Current oil prices cannot support uptick in offshore rig demand, Danish driller says

Danish offshore drilling contractor Maersk Drilling saw its first quarter 2017 results negatively affected by the overcapacity in the rig market. The company said the current oil prices are well below what is needed to support growth in offshore rig demand.

The company’s revenue fell to $344 million, from $654 million a year ago. Profit was $48 million, a drop from $222 million a year ago. Maersk Drilling has said the result was impacted by a significant number of rigs being idle but positively impacted by higher operational uptime, cost savings and lower depreciation due to the impairments in Q4 2016.

The driller said its rigs delivered a high operational performance across the fleet with an average operational uptime of 100% (96% in 1Q 2016) for the jack-up rigs and 97% (98% in 1Q 2016) for the floating rigs.

At the end of Q1 2017, Maersk Drilling’s forward contract coverage was 57% for 2017, 46% for 2018 and 25% for 2019. Maersk has described its backlog as one of the strongest in the industry. The total revenue backlog by the end of Q1 amounted to $3.4bn ($4.7bn).

Maersk Drilling said the Brent crude prices at around $50 are well below levels required to support sustained increase in offshore rig demand.


Too many rigs out there


The company does not expect to see significant improvements in offshore rig demand until the market reaches a stable oil price above $60 per barrel or until offshore drilling cost levels adjust to a lower oil price, it said on Thursday.

Maersk said there were too many offshore rigs available in the market. Approximately 135 floaters and 225 jack-up rigs have been stacked, while the newbuild order book still comprises approximately 40 floaters and 90 jack-up rigs scheduled for delivery, the vast majority of which do not have contracts, Maersk Drilling said.

“Whilst the market has seen some scrapping in the older floaters fleet, the level of scrapping amongst jack-ups has been marginal. With the excess supply, the market outlook for offshore drilling remains challenged despite increasing tendering activity, as the day rates currently being tendered are typically close to or below operating cost,” the Copenhagen-based firm added.

“Furthermore, the contracts are short in length, leading to idle periods between contracts and higher operating costs for mobilisation, start-up and ramp-down. In the near-term, rig utilisation and day-rates could continue to trend downward, requiring a reduction in the rig supply before recovery. During Q1 2017, there are signs that utilisation for jack-up rigs will begin to pick up as first half of 2017 progresses, with the floater rig market expected to be 6-12 months behind in recovery.”

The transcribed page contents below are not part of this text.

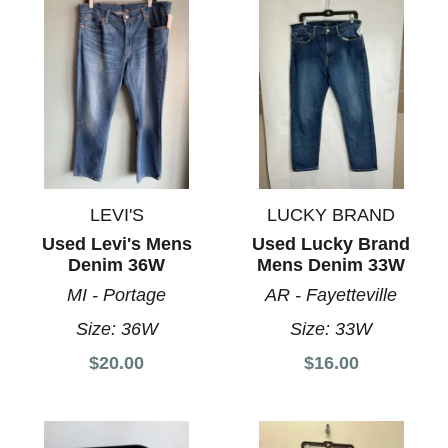
LEVI'S
LUCKY BRAND
Used Levi's Mens
Used Lucky Brand
Denim 36W
Mens Denim 33W
MI - Portage
AR - Fayetteville
Size:
36W
Size:
33W
$20.00
$16.00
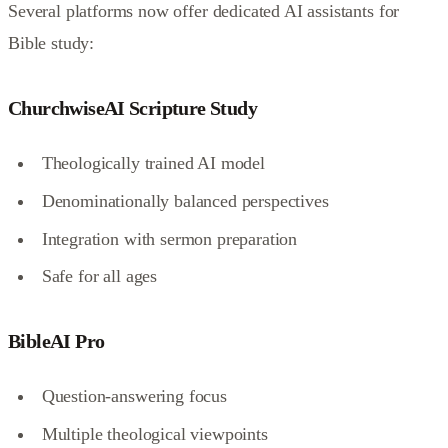
Several platforms now offer dedicated AI assistants for
Bible study:
ChurchwiseAI Scripture Study
Theologically trained AI model
Denominationally balanced perspectives
Integration with sermon preparation
Safe for all ages
BibleAI Pro
Question-answering focus
Multiple theological viewpoints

“This view of reaching or approaching the bottom of the market has led to several M&A transactions for rigs during the first quarter, as companies including new entrants look to take advantage of distressed players and reduced asset prices, however, this does not help resolve the oversupply issues for the industry and only increases the number of competitors.”

Stacking case-by-case


At the end of Q1, Maersk Drilling was preparing the Mærsk Developer and Maersk Resolute rigs for contracts in Q2. Further, eight rigs were idled and off contract. As the market outlook for the offshore drilling industry remains highly uncertain, Maersk Drilling continues to evaluate stacking on a case-by-case basis, the company said.

“Ahead of rigs becoming idle, Maersk Drilling assesses the most attractive stacking conditions and locations for the rigs in balanced consideration of commercial opportunities, maintenance plans and costs as well as portfolio considerations. So far, this strategy has resulted in all idle rigs currently being warm-stacked,” it sad.

To remind, earlier this year Maersk managed to secure a contract for Maersk Developer semi-submersible rig, which had been stacked for almost a year.

The contract covers the drilling of the Siluro-1 Exploration Prospect well, estimated to have a duration of 42 days. The estimated contract value is $12 million, including mobilization and demobilization.